### TEXT BLOCK

UK's May in showdown with Parliament as Brexit debate opens

Advocate General Manuel Campos Sanchez-Bordona told the European Court of Justice that a decision by the British government to change its mind about invoking the countdown to departure would be legally valid.

A top official at the European Union's highest court advised Tuesday that Britain can unilaterally change its mind about leaving the European Union, boosting hopes among to pro-EU campaigners in the United Kingdom that Brexit can be stopped.

The advocate general's opinion follows the news that MPs had submitted an emergency motion of contempt in response to the government's refusal to publish the full Brexit legal advice.

The opinion, which is not binding on the court, comes just a week after the case was heard at the ECJ following a referral from Scotland's highest civil court, the Court of Session.

The case to decide whether an European Union member state such as the United Kingdom can decide on its own to revoke the Article 50 withdrawal process, or whether the agreement of the 27 other member states would be required, was brought by a cross-party group of Scottish politicians.

(Dataset entries)

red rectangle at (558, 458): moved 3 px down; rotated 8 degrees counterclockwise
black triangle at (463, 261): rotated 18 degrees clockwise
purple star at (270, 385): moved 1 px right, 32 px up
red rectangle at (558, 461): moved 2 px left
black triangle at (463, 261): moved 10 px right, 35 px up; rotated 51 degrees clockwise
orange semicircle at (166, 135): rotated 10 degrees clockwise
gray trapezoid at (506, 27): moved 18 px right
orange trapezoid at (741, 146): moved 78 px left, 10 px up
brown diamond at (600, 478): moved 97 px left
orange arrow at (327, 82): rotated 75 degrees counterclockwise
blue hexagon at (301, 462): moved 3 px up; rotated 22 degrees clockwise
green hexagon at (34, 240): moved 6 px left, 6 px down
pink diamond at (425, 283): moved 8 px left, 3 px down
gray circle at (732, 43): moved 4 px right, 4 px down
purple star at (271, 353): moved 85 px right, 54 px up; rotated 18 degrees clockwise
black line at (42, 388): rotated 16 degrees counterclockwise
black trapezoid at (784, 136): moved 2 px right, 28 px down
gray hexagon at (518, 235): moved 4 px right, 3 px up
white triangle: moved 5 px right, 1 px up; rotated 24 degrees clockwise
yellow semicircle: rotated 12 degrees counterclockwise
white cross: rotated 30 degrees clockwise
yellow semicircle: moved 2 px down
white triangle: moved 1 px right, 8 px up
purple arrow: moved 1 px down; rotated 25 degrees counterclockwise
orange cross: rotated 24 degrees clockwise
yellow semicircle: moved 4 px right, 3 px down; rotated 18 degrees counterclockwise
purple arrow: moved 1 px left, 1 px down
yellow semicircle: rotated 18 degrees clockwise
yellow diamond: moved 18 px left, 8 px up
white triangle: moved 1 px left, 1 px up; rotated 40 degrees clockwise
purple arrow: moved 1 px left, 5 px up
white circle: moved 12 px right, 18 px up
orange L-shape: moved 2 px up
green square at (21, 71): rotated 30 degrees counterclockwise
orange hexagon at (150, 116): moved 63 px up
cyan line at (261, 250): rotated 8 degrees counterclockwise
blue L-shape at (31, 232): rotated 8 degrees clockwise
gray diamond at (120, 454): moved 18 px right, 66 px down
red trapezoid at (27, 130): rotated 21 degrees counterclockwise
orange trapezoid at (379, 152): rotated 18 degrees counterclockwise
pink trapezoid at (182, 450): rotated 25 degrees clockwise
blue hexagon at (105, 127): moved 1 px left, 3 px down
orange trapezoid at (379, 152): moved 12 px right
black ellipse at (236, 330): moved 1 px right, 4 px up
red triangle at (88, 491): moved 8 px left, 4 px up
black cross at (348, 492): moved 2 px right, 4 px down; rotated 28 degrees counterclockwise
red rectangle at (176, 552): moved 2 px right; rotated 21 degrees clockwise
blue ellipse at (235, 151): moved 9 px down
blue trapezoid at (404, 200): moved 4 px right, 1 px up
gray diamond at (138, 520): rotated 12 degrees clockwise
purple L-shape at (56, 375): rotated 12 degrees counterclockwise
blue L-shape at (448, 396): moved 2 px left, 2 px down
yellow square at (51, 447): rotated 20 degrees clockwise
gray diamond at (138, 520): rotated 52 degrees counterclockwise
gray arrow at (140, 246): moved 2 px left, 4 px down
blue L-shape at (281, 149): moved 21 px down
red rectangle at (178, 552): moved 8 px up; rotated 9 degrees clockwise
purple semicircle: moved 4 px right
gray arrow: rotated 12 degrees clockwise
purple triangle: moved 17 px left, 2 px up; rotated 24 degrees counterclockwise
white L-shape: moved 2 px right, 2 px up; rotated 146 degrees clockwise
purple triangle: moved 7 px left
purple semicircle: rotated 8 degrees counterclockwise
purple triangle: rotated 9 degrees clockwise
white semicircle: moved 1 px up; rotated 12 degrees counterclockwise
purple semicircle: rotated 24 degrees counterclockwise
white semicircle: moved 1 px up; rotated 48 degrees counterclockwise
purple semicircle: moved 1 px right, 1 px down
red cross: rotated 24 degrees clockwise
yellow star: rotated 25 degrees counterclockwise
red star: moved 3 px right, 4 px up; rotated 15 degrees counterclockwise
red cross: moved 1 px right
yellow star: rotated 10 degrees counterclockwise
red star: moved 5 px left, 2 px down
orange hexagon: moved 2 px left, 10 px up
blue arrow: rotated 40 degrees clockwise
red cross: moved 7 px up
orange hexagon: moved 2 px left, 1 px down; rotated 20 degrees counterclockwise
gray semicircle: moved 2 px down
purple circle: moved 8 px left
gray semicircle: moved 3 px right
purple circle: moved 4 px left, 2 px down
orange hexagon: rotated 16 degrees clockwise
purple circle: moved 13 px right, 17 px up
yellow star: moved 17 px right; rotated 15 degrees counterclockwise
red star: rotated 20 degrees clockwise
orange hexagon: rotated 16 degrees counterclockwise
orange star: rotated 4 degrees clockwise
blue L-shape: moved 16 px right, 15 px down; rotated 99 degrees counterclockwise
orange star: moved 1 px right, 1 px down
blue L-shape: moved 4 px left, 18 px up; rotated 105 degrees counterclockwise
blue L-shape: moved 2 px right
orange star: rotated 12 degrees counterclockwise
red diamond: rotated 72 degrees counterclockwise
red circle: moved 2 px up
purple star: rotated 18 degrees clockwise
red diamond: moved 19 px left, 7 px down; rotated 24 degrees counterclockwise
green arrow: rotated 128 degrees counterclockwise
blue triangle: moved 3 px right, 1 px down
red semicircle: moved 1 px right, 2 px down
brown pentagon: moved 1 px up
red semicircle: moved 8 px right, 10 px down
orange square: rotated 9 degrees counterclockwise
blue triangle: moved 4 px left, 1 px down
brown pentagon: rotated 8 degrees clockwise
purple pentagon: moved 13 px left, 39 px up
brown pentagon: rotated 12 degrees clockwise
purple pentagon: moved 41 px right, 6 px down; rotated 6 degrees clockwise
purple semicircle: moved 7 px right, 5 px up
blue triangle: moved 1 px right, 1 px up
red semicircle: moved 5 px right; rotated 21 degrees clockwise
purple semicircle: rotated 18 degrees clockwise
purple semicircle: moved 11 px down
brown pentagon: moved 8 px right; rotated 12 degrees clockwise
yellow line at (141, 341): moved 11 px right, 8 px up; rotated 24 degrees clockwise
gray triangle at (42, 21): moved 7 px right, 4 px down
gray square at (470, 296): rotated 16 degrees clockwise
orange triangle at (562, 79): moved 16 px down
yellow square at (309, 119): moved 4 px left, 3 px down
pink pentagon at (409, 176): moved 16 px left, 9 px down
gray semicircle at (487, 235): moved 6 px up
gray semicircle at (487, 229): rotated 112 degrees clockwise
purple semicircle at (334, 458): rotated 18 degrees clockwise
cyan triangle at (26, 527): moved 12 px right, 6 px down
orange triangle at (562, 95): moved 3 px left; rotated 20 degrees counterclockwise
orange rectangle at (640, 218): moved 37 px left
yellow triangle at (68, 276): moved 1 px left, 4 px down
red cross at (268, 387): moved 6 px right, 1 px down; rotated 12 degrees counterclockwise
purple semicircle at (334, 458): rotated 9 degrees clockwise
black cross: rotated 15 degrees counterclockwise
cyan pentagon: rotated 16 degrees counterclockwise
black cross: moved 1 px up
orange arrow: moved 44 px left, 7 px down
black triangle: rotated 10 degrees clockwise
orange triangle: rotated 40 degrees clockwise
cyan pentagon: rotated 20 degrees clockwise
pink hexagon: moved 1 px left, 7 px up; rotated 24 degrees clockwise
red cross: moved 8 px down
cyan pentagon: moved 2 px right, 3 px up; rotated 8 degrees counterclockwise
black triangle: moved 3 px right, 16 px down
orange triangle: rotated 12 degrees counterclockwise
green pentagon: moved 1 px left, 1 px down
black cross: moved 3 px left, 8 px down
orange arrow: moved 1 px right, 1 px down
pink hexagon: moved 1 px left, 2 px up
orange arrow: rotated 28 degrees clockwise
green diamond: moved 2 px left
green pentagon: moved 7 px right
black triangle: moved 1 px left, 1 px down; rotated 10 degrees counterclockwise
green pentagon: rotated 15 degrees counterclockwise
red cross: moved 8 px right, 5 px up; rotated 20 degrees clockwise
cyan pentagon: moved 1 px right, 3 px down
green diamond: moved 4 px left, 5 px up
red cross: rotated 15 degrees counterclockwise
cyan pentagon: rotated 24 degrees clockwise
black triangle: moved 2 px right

### STATED TASK 1
Answer these questions from the Brexit article:
(a) Who told the European Court of Justice that a British decision to change its mind about invoking the countdown to departure would be legally valid?
(b) Which court referred the case to the ECJ?
(c) Who brought the case?
### STATED TASK 2
In the entries, take everything from the first one down to the one containing "red rectangle at (558, 461): moved 2 px left" and replace "moved" with "shifted". Return only those lines, leaving everything else unchanged.

### RESPONSE 1
(a) Advocate General Manuel Campos Sanchez-Bordona
(b) Scotland's highest civil court, the Court of Session
(c) A cross-party group of Scottish politicians

### RESPONSE 2
red rectangle at (558, 458): shifted 3 px down; rotated 8 degrees counterclockwise
black triangle at (463, 261): rotated 18 degrees clockwise
purple star at (270, 385): shifted 1 px right, 32 px up
red rectangle at (558, 461): shifted 2 px left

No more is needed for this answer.